(Provided information Opens)
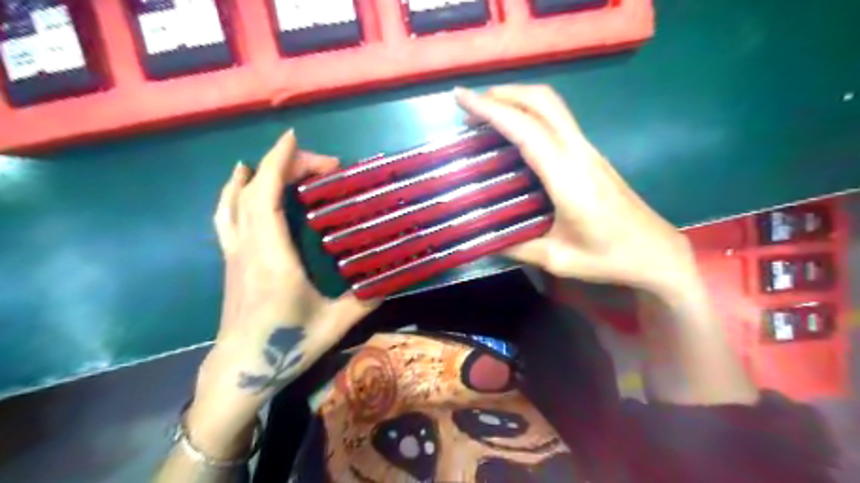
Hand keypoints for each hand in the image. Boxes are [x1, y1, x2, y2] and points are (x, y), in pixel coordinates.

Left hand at [189, 128, 376, 456]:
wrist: (240, 371)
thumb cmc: (287, 347)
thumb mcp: (335, 325)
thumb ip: (365, 301)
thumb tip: (392, 281)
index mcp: (274, 259)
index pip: (267, 198)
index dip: (278, 163)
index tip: (294, 139)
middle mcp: (249, 249)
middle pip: (255, 191)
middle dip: (285, 165)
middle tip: (322, 166)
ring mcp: (235, 254)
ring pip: (235, 201)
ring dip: (257, 174)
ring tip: (280, 162)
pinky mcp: (231, 261)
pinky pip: (228, 216)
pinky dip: (235, 192)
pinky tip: (243, 184)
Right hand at [456, 85, 696, 296]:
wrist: (656, 252)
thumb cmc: (608, 257)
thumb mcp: (557, 259)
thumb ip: (516, 247)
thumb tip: (482, 239)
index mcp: (567, 177)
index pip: (526, 130)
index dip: (492, 110)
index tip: (462, 98)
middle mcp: (579, 153)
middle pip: (544, 101)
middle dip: (504, 92)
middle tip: (470, 104)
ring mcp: (588, 151)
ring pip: (553, 106)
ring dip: (517, 100)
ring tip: (486, 114)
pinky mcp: (591, 155)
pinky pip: (558, 121)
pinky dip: (530, 114)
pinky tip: (514, 134)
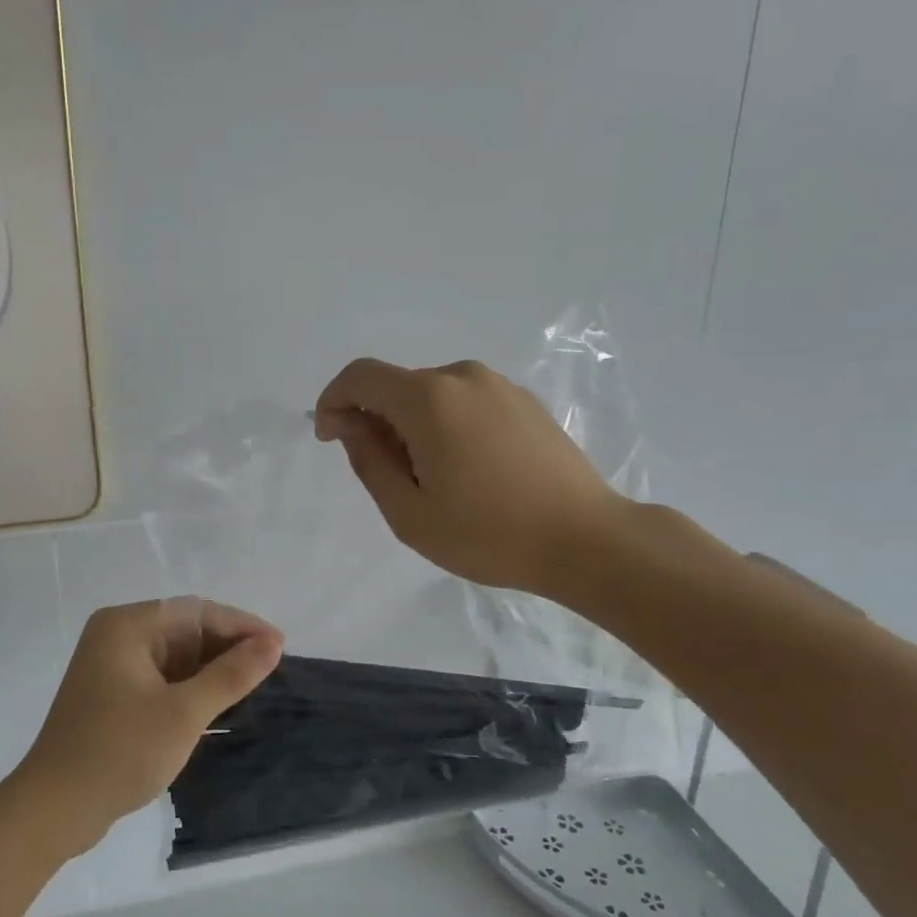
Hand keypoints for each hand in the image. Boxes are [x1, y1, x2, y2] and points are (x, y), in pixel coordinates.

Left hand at [12, 600, 283, 856]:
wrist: (53, 810)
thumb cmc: (119, 752)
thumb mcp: (183, 713)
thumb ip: (231, 675)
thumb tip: (272, 644)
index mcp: (127, 625)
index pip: (196, 612)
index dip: (242, 626)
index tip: (280, 646)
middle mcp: (117, 636)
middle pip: (185, 629)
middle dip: (228, 647)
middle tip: (271, 668)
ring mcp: (111, 666)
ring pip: (175, 655)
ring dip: (212, 669)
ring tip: (253, 685)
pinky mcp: (112, 694)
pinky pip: (162, 677)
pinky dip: (191, 687)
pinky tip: (219, 704)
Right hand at [314, 358, 626, 597]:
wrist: (586, 540)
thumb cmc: (489, 534)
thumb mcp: (410, 512)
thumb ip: (369, 461)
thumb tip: (349, 424)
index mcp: (429, 399)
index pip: (361, 377)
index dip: (334, 401)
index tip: (330, 438)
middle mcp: (463, 377)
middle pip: (397, 386)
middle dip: (375, 420)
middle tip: (387, 476)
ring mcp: (499, 386)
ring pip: (431, 394)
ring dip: (412, 425)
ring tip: (432, 480)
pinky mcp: (523, 401)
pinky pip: (464, 401)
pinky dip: (446, 424)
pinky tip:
(Provided information Closes)
» Problem: Would you print the material exactly once more, without any of its pictures?

» Response to the task:
Hand keypoints for each hand in the image. Boxes are [x1, y1, x2, y2] and points are (x, y), in pixel coordinates.

Left hand at [189, 128, 376, 456]:
wrist: (240, 371)
thumb cmc: (287, 347)
thumb mcp: (335, 325)
thumb ip: (365, 301)
thumb tip: (392, 281)
index mcp: (274, 259)
index pip: (267, 198)
index dip: (278, 163)
index tip: (294, 139)
middle mcp: (249, 249)
middle pip: (255, 191)
middle dip: (285, 165)
middle tip: (322, 166)
ring mcp: (235, 254)
ring pip: (235, 201)
ring dip: (257, 174)
ring tip: (280, 162)
pinky mcp: (231, 261)
pinky pip: (228, 216)
pinky dip: (235, 192)
pinky tip: (243, 184)
Right hand at [456, 85, 696, 296]:
wrist: (656, 252)
thumb cmc: (608, 257)
thumb mcp: (557, 259)
thumb ip: (516, 247)
thumb tip: (482, 239)
index mcp: (567, 177)
index pip: (526, 130)
index dip: (492, 110)
index tip: (462, 98)
middle mcp: (579, 153)
middle pip: (544, 101)
middle dip: (504, 92)
middle tip: (470, 104)
ring mcp: (588, 151)
ring pip: (553, 106)
ring dip: (517, 100)
ring tip: (486, 114)
pinky mcp: (591, 155)
pinky pip: (558, 121)
pinky dip: (530, 114)
pinky tip: (514, 134)
Hand keypoints for each hand in the image. Boxes are [x1, y1, x2, y2] and points are (x, y), in pixel coordinates.

Left hand at [12, 600, 283, 856]:
wrist: (53, 810)
thumb cmc: (119, 752)
thumb mcp: (183, 713)
thumb ip: (231, 675)
thumb tip: (272, 644)
index mcp: (127, 625)
index pip: (196, 612)
index dip: (242, 626)
index tip: (280, 646)
middle mcp: (117, 636)
middle pip: (185, 629)
middle dip: (228, 647)
middle tip: (271, 668)
ring mcp: (111, 666)
ring pip: (175, 655)
ring dip: (212, 669)
ring tip: (253, 685)
pinky mcp: (112, 694)
pinky pip: (162, 677)
pinky dip: (191, 687)
pinky tip: (219, 704)
Right hand at [314, 358, 626, 597]:
wrist: (586, 540)
thumb cmc: (489, 534)
thumb mcp: (410, 512)
thumb ip: (369, 461)
thumb tip: (349, 424)
index mcp: (429, 399)
index pip: (361, 377)
index dip: (334, 401)
index tip: (330, 438)
middle mcp: (463, 377)
middle pip: (397, 386)
middle dip: (375, 420)
middle tip: (387, 476)
ring mcp: (499, 386)
ring pip: (431, 394)
ring dip: (412, 425)
ring tip: (432, 480)
pinky mcp: (523, 401)
pinky pip: (464, 401)
pinky dip: (446, 424)
pinky tip:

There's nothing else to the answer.